When students disembark for a week, their campus breathes in a more relaxed fashion; lots of employees can turn from work-day jobs to their pile of longer term tasks that always form a backdrop to their “do this NOW” stuff.
It’s a joy, too, to wake to elegant, spring-like sunshine offering powder blue air all around. Warmer too, Weather.com says 59º this afternoon.
There may be no better poem for such an inviting morning than “God’s Grandeur.” As with every strong poet, every word matters. If you live in Detroit or any other place where the sun colors everything outside today, you might try reading this G. M. Hopkins, sj masterpiece from some place where you can see the sky.
Blessings on your week.
john sj
God’s Grandeur
Gerard Manley Hopkins, 1844 – 1889
The world is charged with the grandeur of God.
It will flame out, like shining from shook foil;
It gathers to a greatness, like the ooze of oil
Crushed. Why do men then now not reck his rod?

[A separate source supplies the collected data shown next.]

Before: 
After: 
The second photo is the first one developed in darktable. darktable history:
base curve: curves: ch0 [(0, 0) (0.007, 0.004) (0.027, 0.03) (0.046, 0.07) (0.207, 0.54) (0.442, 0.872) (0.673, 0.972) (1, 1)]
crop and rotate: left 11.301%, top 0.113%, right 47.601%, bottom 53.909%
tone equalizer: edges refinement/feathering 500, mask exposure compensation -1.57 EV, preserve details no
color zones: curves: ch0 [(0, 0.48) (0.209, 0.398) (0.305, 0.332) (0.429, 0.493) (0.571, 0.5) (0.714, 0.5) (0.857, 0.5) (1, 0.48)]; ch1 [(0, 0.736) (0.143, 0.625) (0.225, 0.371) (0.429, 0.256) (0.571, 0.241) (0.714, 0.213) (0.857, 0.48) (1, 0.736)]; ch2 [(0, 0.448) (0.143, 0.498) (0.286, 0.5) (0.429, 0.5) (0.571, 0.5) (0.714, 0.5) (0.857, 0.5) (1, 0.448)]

Generations have trod, have trod, have trod;
And all is seared with trade; bleared, smeared with toil;
And wears man’s smudge and shares man’s smell: the soil
Is bare now, nor can foot feel, being shod.
And for all this, nature is never spent;
There lives the dearest freshness deep down things;
And though the last lights off the black West went
Oh, morning, at the brown brink eastward, springs–
Because the Holy Ghost over the bent
World broods with warm breast and with ah! bright wings.